Bir arkadaşımızı 3 sene boyunca her pazar istisna falan dinlemeden dövmek.Pazartesi günü tekrar buluşup bütün haftayı güle oynaya geçirmek.Sonra birdenbire kestik.O mu büyüdü biz mi akıllandık anlamadım.
alt komşunun balkonunda asılı çamaşırlarının üzerine bir kutu tutkalı boşaltmak.
akşamüstü hesap sormaya gelen komşuya ise elim kaydı, yanlışlıkla oldu diyerekten amatör dansözü oynamak.
7 yaşındayken komşu çocuğunu, cumhurbaşkanı emir vermiş herkes birisiyle sevişecekmiş diye kandırıp taciz etmek.

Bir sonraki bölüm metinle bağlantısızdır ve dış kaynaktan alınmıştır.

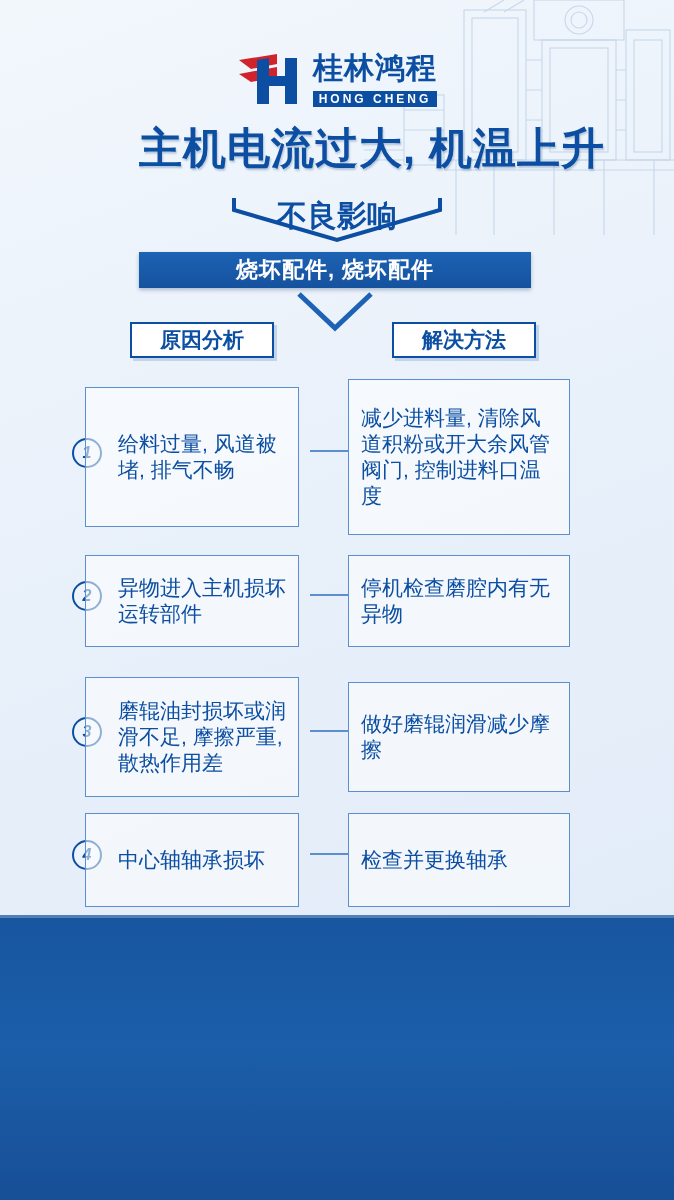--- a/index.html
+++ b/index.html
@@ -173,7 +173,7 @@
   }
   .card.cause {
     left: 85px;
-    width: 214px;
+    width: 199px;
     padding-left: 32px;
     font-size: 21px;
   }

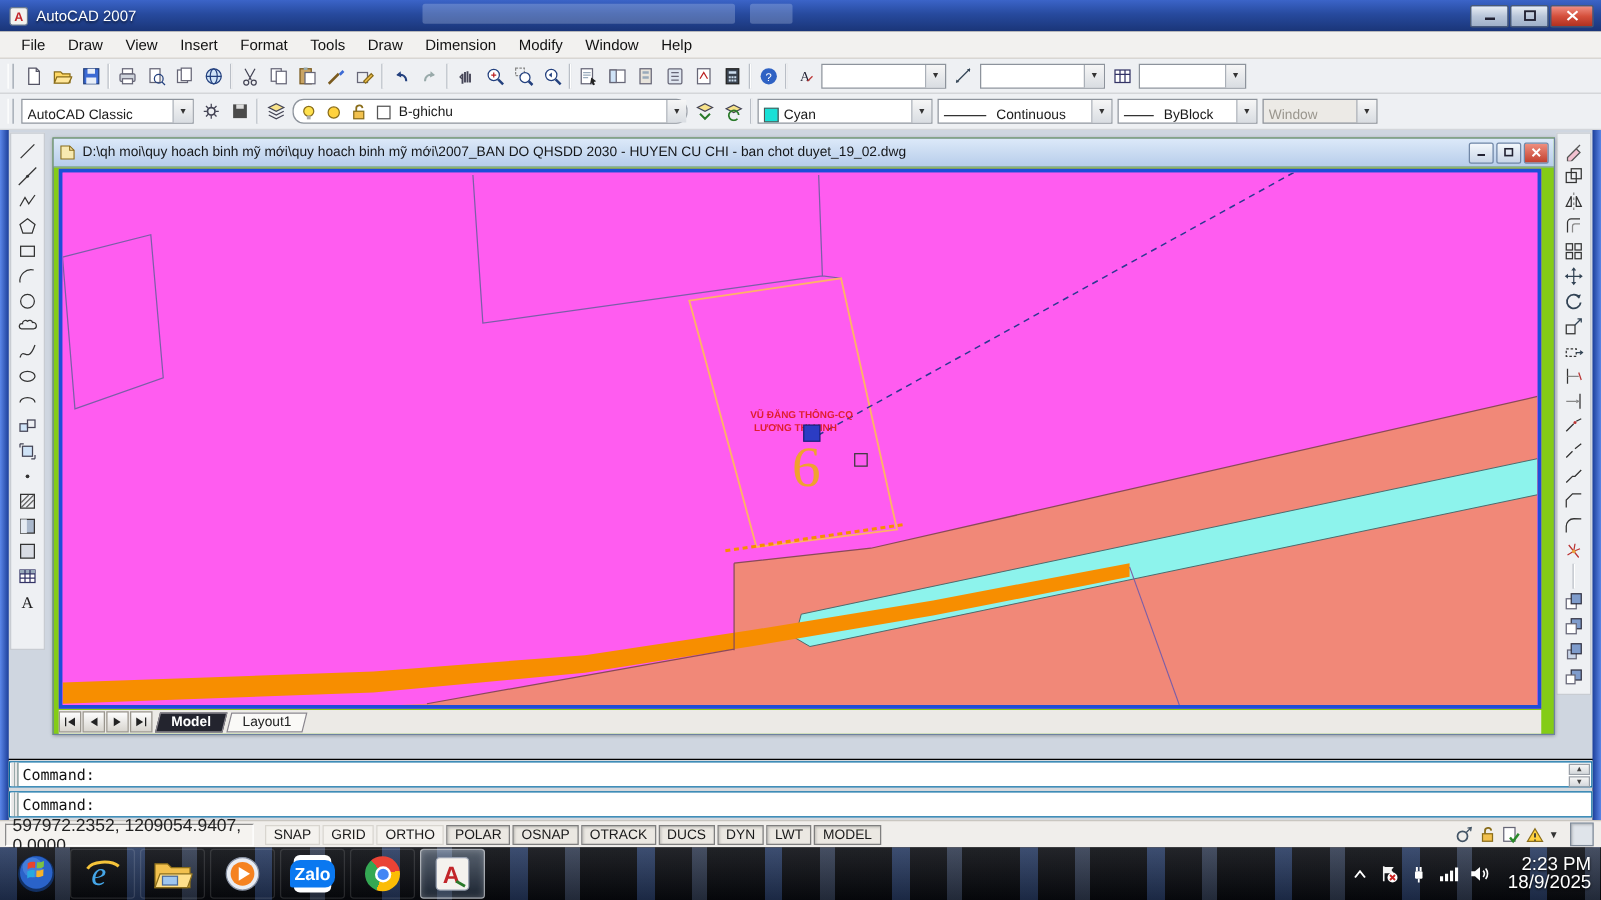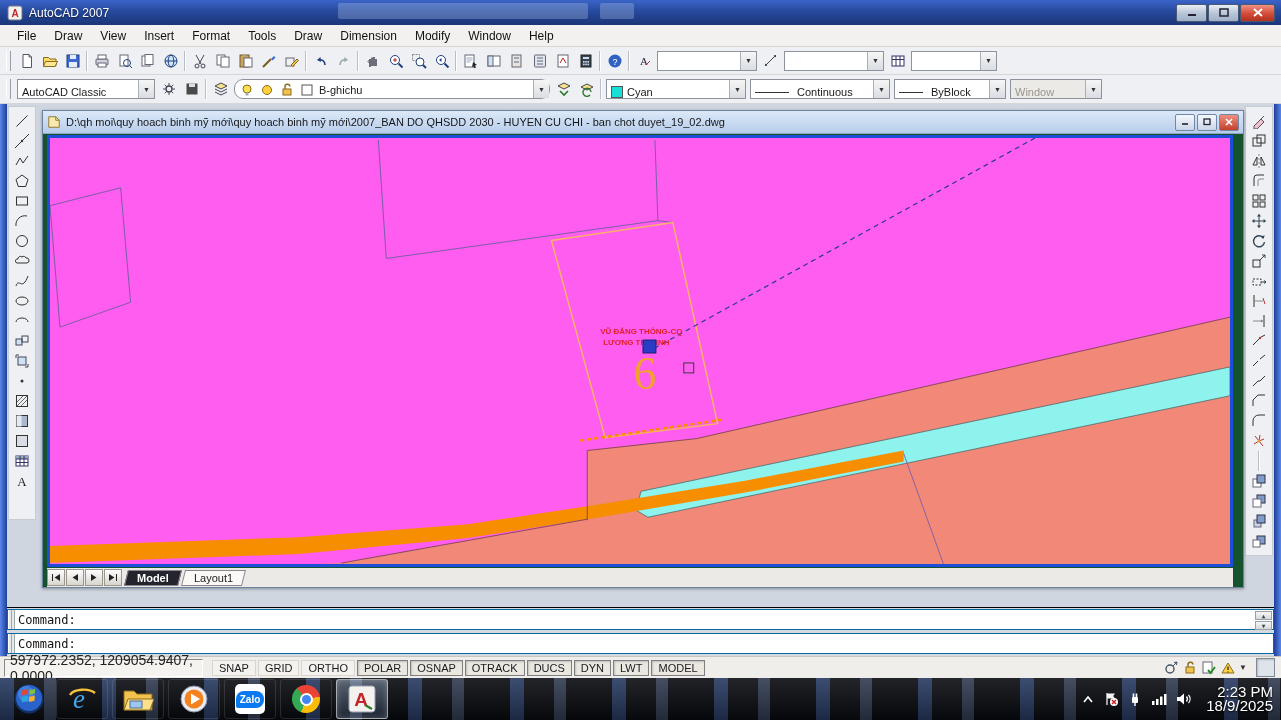--- a/index.html
+++ b/index.html
@@ -46,7 +46,7 @@
   .vbtn{width:22px;height:20px;display:flex;align-items:center;justify-content:center;}
   
   #childwin{position:absolute;left:42px;top:110px;width:1202px;height:478px;
-    background:#14532d;border:1px solid #6d82a0;box-shadow:0 1px 3px rgba(0,0,0,.35);box-sizing:border-box;}
+    background:#84cc16;border:1px solid #6d82a0;box-shadow:0 1px 3px rgba(0,0,0,.35);box-sizing:border-box;}
   #child-title{height:22px;background:linear-gradient(#dce9f9,#b7cdea);display:flex;align-items:center;
     border-bottom:1px solid #8fa6c4;padding:0 4px;}
   #child-title .t{font-size:11px;color:#15171a;margin-left:5px;white-space:nowrap;overflow:hidden;}

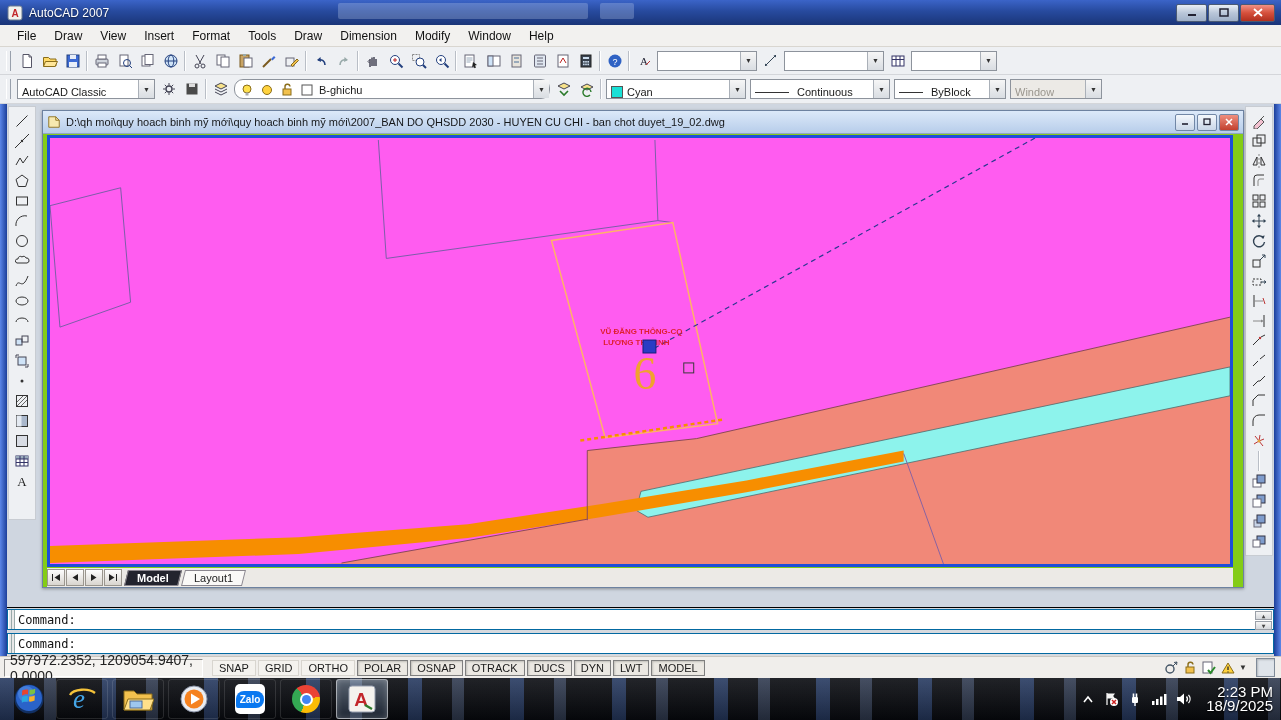--- a/index.html
+++ b/index.html
@@ -100,7 +100,7 @@
     background:linear-gradient(rgba(190,215,245,.35),rgba(90,120,160,.25));box-shadow:inset 0 0 6px rgba(255,255,255,.25);}
   #start-btn{border:none;min-width:46px;}
   .zalo-tile{width:30px;height:30px;background:#fff;border-radius:5px;display:flex;align-items:center;justify-content:center;}
-  .zalo-bubble{background:#0a78f0;color:#fff;font-size:10px;font-weight:bold;border-radius:8px 8px 8px 2px;padding:3px 4px;}
+  .zalo-bubble{background:#0a78f0;color:#fff;font-size:14px;font-weight:bold;border-radius:8px 8px 8px 2px;padding:3px 4px;}
   .chrome-outer{width:28px;height:28px;border-radius:50%;
     background:conic-gradient(from -40deg,#ea4335 0 120deg,#fbbc05 0 240deg,#34a853 0 360deg);
     display:flex;align-items:center;justify-content:center;}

(bkz: kendimden iğrendim hatırlayınca)
yazlıklarda kapı önüne konan ayakkabıların içine yumurta, soğan, patates vb. uyuz edici malzemeler koymak * ardından evden ayakkabının sahibinin çıkması etrafa küfretmesini izlemek.

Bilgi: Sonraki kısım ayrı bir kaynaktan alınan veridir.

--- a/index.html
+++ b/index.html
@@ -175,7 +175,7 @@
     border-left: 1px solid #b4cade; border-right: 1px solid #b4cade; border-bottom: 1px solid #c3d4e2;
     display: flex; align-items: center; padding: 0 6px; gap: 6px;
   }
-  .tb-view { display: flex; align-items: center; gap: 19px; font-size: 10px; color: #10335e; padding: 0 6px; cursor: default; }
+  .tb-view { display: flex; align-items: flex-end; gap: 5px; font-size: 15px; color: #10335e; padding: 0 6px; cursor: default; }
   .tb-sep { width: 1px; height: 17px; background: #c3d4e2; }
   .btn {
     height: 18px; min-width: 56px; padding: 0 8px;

-Kitaplığındaki tüm kitapları sırt çantana sığdırıp üst komşunun küçük çocuğuna takıp , onun vücuduna ağır gelip sırt üstü düşmesini zevkle izlemek .
-Yine daha konuşamayan bir çocuğa tokat atıp suratına bakıp o korku dolu ifadesini büyük bir zevkle izlemek.
-Amcanın ayakkabısının içine su doldurmak ( yine olsa bu yaşımda yaparım)
-Evin önündeki bir arabayı arkadaşa "amcamın arabası" demek , arkadaşın inanmaması sonucu " istersen çizebilirsin" demek ve arabayı güzelce arkadaşla beraber çizmek sonrasına 1 hafta sokağa çıkma yasağı almak.
çocukken yapılan piçliklerde denebilir.
-suna basınca noluyo muna basınca noluyo diye yapılan siniri bozucu hareket.
-küçük saf bir kızı gözüne kestirip boncuklu tabancayla orasına burasına sıkmak.
-sırt çantası kendinden büyük zeki ve takdir gören arkadaşının arkasından çantasına bastırıp yere düşürmek.
-nah hareketi diye tabir ettiğimiz baş parmağın işaret parmağı ve orta parmağın arasına girmesiyle oluşan hareketi yapıp havaya kaldırıp bu kimin diye bağırarak en az 10 kişiye hareketi yedirdim diye sevinmek.
not: neden en az 10 kişi? çünkü bu mesajı en az 10 kişiye göndermezseniz hayatınızda çok pis şeyler olur araba çarpar inşaat malzemesi depenize neyim iner...
çocuk masumiyetiyle yapılan şerefsizliklerdir. benimkisi insanlara değil ama zavallı hayvancağıza bi hayli eziyet olmuştu. efenim anlatalım o zaman. küçük kardeşim ve ben evin kmesinde ki horoza kafayı taktık. gece demez sabah demez akşam demez öter de öter bu ibiş. br gün bunu yakaladık, daha önceden hazırladığımız taştan yuvanın içine hapsettik. mevsim yaz, sarısıcak ortalığı yakıp kavuruyor. tam 4 gün boyunca hayvanı orda bıraktık. dördüncü günün sonunda babamın arada bir içmek için eve aldığı biralardan birini aşırdık. doğruca hayvanı hapsettiğimiz yere gittik. evden çaldığımız bir tabağın içine birayı doldurduk ve mapushanenin kaısını açtık. hayvan can havliyle ileri atıldı, tabakta neolduğu umrunda değildi, susuzluktan kavrulmuş bir halde daldı tabağa. bir güzel içti. aradan yarım saat geçti geçmedi bizim horoz ayyaşa bağladı. iki adım gidiyor sonra kanatlarının üzerine yığılıyordu. bir gölgelik yer buldu, gagayı yere yapıştırdı bir uyumaya başladı ki top atsan uyanmaz. çok gülmüştük sarhoş olan tavuğa bakarak... hey gidi günler hey.
çocukken yaptığımız muzurlukları uğur gürsoy un fırat karikatürlerininde buldum. en güzeli ise; ıvır zıvır eşyaları toplayıp, çekmecelere sıkıştırmak. tabi o ıvır zıvır eşyalar; genelde tv, radyo v.s elektronik aletten sağlam olduğu halde, tamir etmeye çalışırken çıkan parçalardır.